De ce point de vue, il convient de distinguer aussi et pour des raisons de lisibilité, l’écriture féminine de celle des hommes perçue non pas en termes d’exclusion, de rejet mais de complémentarité :  » Il y a d’abord et essentiellement, l’acte créateur qui se fait au nom d’un désir qui est le même que celui de leurs homologues masculins : celui de prendre la parole, publiquement, et surtout d’assumer cette prise de parole comme un acte de liberté »[2].

C’est à cette condition seulement qu’il sera possible de dépasser la subjectivité et augmenter la chance de pouvoir pénétrer cet univers féminin secret tissé entre les lignes de l’écriture et des intrigues romanesques. Mais cela n’est pas une tâche aisée vu le contexte dans lequel ces femmes écrivent et évoluent : le désir de prendre la parole, publiquement, et surtout d’assumer cette prise de parole comme un acte de liberté » n’est pas donné à n’importe qui et semble être plus facile à dire qu’à réaliser dans une société qui aime, qui veut le silence. N’est-ce pas un affront, une transgression que le simple fait d’écrire librement ? Le désir de dire, de s’exprimer semble l’emporter, dans le cas de Maïssa Bey sur toutes les autres considérations, d’autant plus qu’elle dispose d’une arme très efficace : la langue française.

L’écriture féminine est moins codée socialement…

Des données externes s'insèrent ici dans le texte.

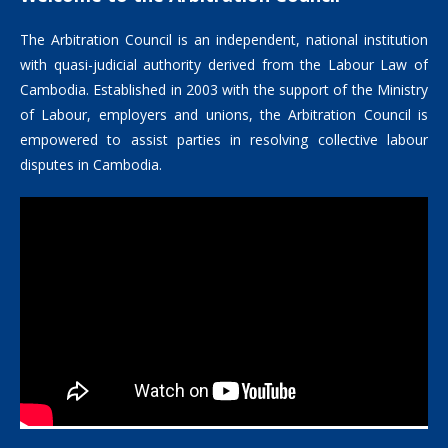
The Arbitration Council is an independent, national institution
with quasi-judicial authority derived from the Labour Law of
Cambodia. Established in 2003 with the support of the Ministry
of Labour, employers and unions, the Arbitration Council is
empowered to assist parties in resolving collective labour
disputes in Cambodia.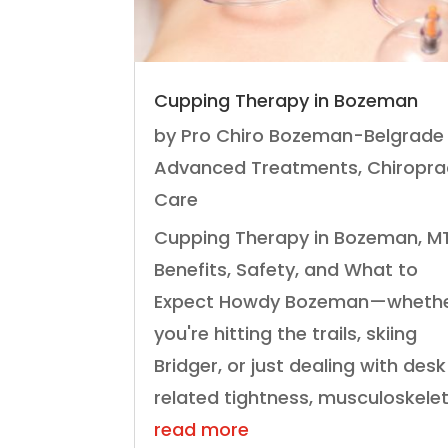
Cupping Therapy in Bozeman
by
Pro Chiro Bozeman-Belgrade
Advanced Treatments
,
Chiropra
Care
Cupping Therapy in Bozeman, MT
Benefits, Safety, and What to
Expect Howdy Bozeman—wheth
you're hitting the trails, skiing
Bridger, or just dealing with des
related tightness, musculoskeleta
read more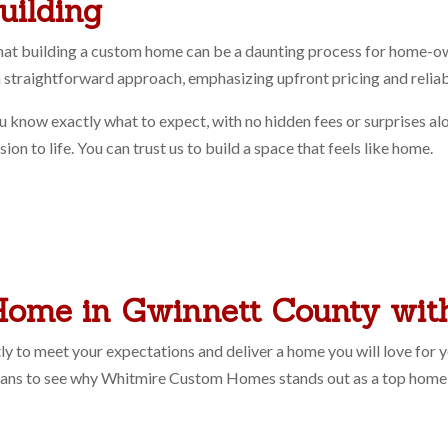
uilding
 building a custom home can be a daunting process for home-owne
n a straightforward approach, emphasizing upfront pricing and reli
u know exactly what to expect, with no hidden fees or surprises a
on to life. You can trust us to build a space that feels like home.
Home in Gwinnett County wi
y to meet your expectations and deliver a home you will love for y
lans to see why Whitmire Custom Homes stands out as a top home 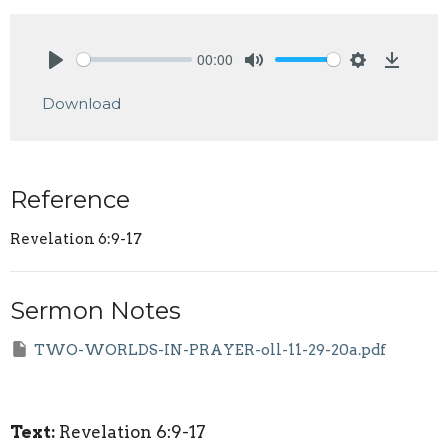
00:00
Play
Mute
Settings
Downlo
Download
Reference
Revelation 6:9-17
Sermon Notes
TWO-WORLDS-IN-PRAYER-oll-11-29-20a.pdf
Text:
Revelation 6:9-17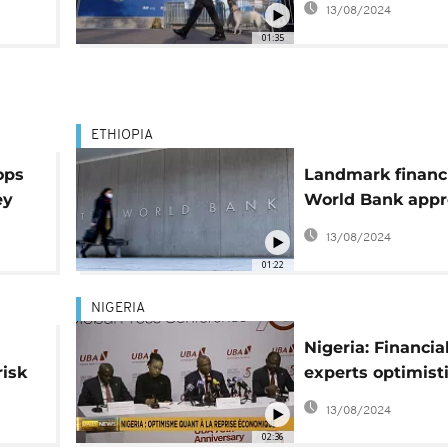
13/08/2024
income trap"
01:35
ETHIOPIA
ops
Landmark financ
ey
World Bank appr
$1.5 billion for E
13/08/2024
01:22
NIGERIA
Nigeria: Financia
risk
experts optimist
about economic
13/08/2024
recovery
02:36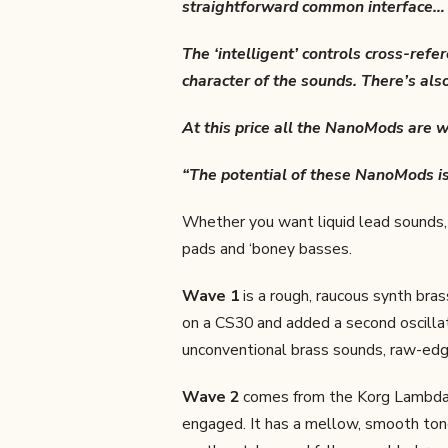
straightforward common interface… t
The ‘intelligent’ controls cross-ref
character of the sounds. There’s also
At this price all the NanoMods are w
“The potential of these NanoMods i
Whether you want liquid lead sounds, 
pads and ‘boney basses.
Wave 1
is a rough, raucous synth bra
on a CS30 and added a second oscillato
unconventional brass sounds, raw-edge
Wave 2
comes from the Korg Lambda’
engaged. It has a mellow, smooth tone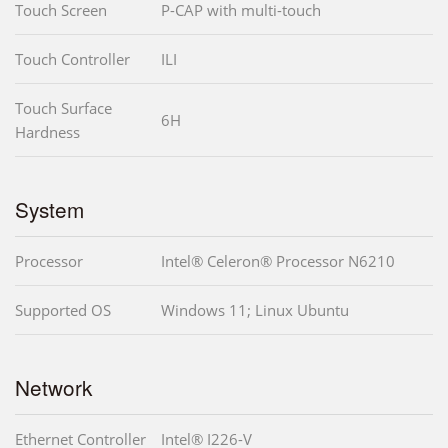
Touch Screen
P-CAP with multi-touch
Touch Controller
ILI
Touch Surface
6H
Hardness
System
Processor
Intel® Celeron® Processor N6210
Supported OS
Windows 11; Linux Ubuntu
Network
Ethernet Controller
Intel® I226-V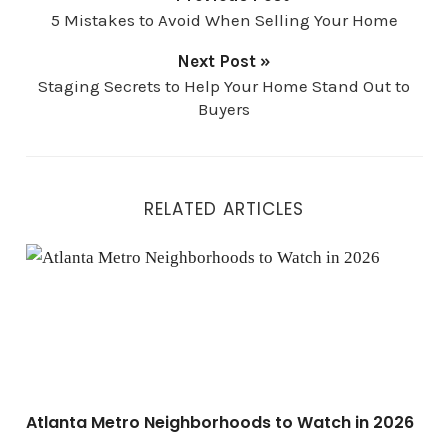
5 Mistakes to Avoid When Selling Your Home
Next Post »
Staging Secrets to Help Your Home Stand Out to
Buyers
RELATED ARTICLES
Atlanta Metro Neighborhoods to Watch in 2026
Atlanta Metro Neighborhoods to Watch in 2026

Le choix de cette langue est loin d’être fortuit. Une autre langue autre que le français n’aurait pas eu le même effet ni la même efficacité. Le français est d’abord un instrument de libération y compris de libération de soi : « Se libérer d’une identité de femme imposée pour s’inventer une identité nouvelle « [3],(l’homme est la norme, la femme est traitée comme l’autre, envisagée par rapport à un modèle masculin parfait dont elle essaye d’imiter imparfaitement)[4]… Le manque, moral, intellectuel, spirituel… n’est que du côté de la femme jamais de l’homme, et ce dans toutes les religions, les mythes et les cultures du monde. L’homme est toujours la norme, le modèle, tout ce qui est beau, grand fort, bon…lui appartient. Ensuite, grâce à cet instrument, l’auteur peut enfin procéder à la libération, même symbolique et romancée, du corps de Nadia, l’héroïne, trop enserré dans les tissus moites du voile. Cette écriture-là semble être une des réponses appropriées, une sorte d’instinct grégaire face aux violences qui sont imposées aux femmes dans toutes les sociétés qui tentent par tous les moyens, y compris la religion, de déposséder ces femmes de leur atout majeur : le corps. Cette écriture libère du coup aussi l’expression.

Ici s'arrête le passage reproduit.